Task brief:
Report each line in the records below that contains the string "middle".

(Records from a data collection)
- - -

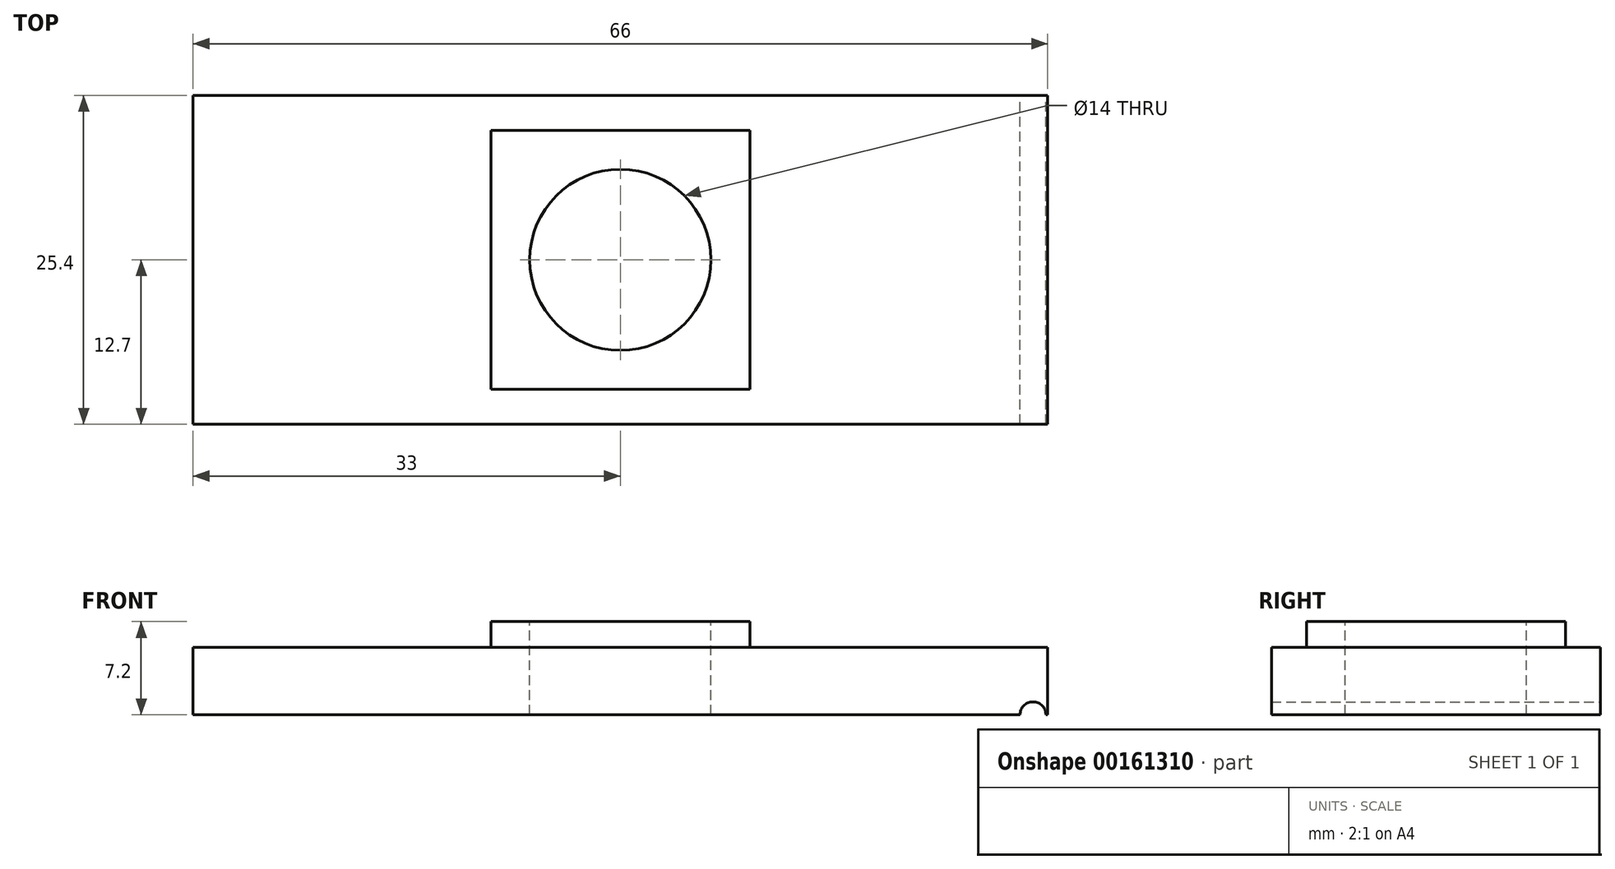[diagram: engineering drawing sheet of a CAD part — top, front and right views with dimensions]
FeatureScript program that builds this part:
annotation { "Feature Type Name" : "Feature", "Feature Type Description" : "" }
export const myFeature = defineFeature(function(context is Context, id is Id, definition is map)
    precondition{}
    {
        {
            var Q0;
            Q0=qCreatedBy(makeId("Top.planeOp"),FACE);
            var sketch = newSketch(context, id + "F0", { "sketchPlane" : qUnion([Q0])});
            skLineSegment(sketch, "E0.bottom", {"start": v(33, 12.7) * mm, "end": v(-33, 12.7) * mm});
            skLineSegment(sketch, "E0.top", {"start": v(33, -12.7) * mm, "end": v(-33, -12.7) * mm});
            skLineSegment(sketch, "E0.left", {"start": v(33, 12.7) * mm, "end": v(33, -12.7) * mm});
            skLineSegment(sketch, "E0.right", {"start": v(-33, 12.7) * mm, "end": v(-33, -12.7) * mm});
            skPoint(sketch, "E0.middle", {"position": v(0, 0) * mm});
            skSolve(sketch);
        }
        {
            var Q0;
            Q0=makeQuery(id+"F0.imprint","IMPRINT",FACE,{"disambiguationData":[TD([[makeQuery(id+"F0.imprint","IMPRINT",EDGE,{"derivedFrom":sQuery(id+"F0.wireOp",EDGE,"E0.bottom")}),1.0]])]});
            extrude(context, id + "F1", {"entities" : qUnion([Q0]), "depth" : 5.2 * mm});
        }
        {
            var Q0;
            Q0=makeQuery(id+"F1.opExtrude","CAP_FACE",FACE,{"disambiguationData":[OSD([sQuery(id+"F0.wireOp",EDGE,"E0.bottom"),sQuery(id+"F0.wireOp",EDGE,"E0.top"),sQuery(id+"F0.wireOp",EDGE,"E0.left"),sQuery(id+"F0.wireOp",EDGE,"E0.right")])],"isStart":false});
            var sketch = newSketch(context, id + "F2", { "sketchPlane" : qUnion([Q0])});
            skLineSegment(sketch, "E1.bottom", {"start": v(10, -10) * mm, "end": v(-10, -10) * mm});
            skLineSegment(sketch, "E1.top", {"start": v(10, 10) * mm, "end": v(-10, 10) * mm});
            skLineSegment(sketch, "E1.left", {"start": v(10, -10) * mm, "end": v(10, 10) * mm});
            skLineSegment(sketch, "E1.right", {"start": v(-10, -10) * mm, "end": v(-10, 10) * mm});
            skPoint(sketch, "E1.middle", {"position": v(0, 0) * mm});
            skSolve(sketch);
        }
        {
            var Q0;
            Q0 = qSketchRegion(id + "F2", true);
            extrude(context, id + "F3", {"entities" : qUnion([Q0]), "operationType" : NewBodyOperationType.ADD, "depth" : 2 * mm});
        }
        {
            var Q0;
            Q0=makeQuery(id+"F3.opExtrude","CAP_FACE",FACE,{"disambiguationData":[OSD([sQuery(id+"F2.wireOp",EDGE,"E1.bottom"),sQuery(id+"F2.wireOp",EDGE,"E1.top"),sQuery(id+"F2.wireOp",EDGE,"E1.left"),sQuery(id+"F2.wireOp",EDGE,"E1.right")])],"isStart":false});
            var sketch = newSketch(context, id + "F4", { "sketchPlane" : qUnion([Q0])});
            skCircle(sketch, "E2", {"center": v(0, 0) * mm, "radius": 7 * mm});
            skSolve(sketch);
        }
        {
            var Q0;
            Q0 = qSketchRegion(id + "F4", true);
            extrude(context, id + "F5", {"entities" : qUnion([Q0]), "operationType" : NewBodyOperationType.REMOVE, "oppositeDirection" : true, "depth" : 16.04 * mm});
        }
        {
            var Q0;
            Q0=qCreatedBy(makeId("Front.planeOp"),FACE);
            var sketch = newSketch(context, id + "F6", { "sketchPlane" : qUnion([Q0])});
            skCircle(sketch, "E3", {"center": v(31.87, 0) * mm, "radius": 1 * mm});
            skSolve(sketch);
        }
        {
            var Q0;
            Q0 = qSketchRegion(id + "F6", true);
            extrude(context, id + "F7", {"entities" : qUnion([Q0]), "operationType" : NewBodyOperationType.REMOVE, "depth" : 25 * mm, "hasSecondDirection" : true, "secondDirectionOppositeDirection" : true, "secondDirectionDepth" : 25 * mm});
        }
    });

- - -

The reply:
            skPoint(sketch, "E0.middle", {"position": v(0, 0) * mm});
            skPoint(sketch, "E1.middle", {"position": v(0, 0) * mm});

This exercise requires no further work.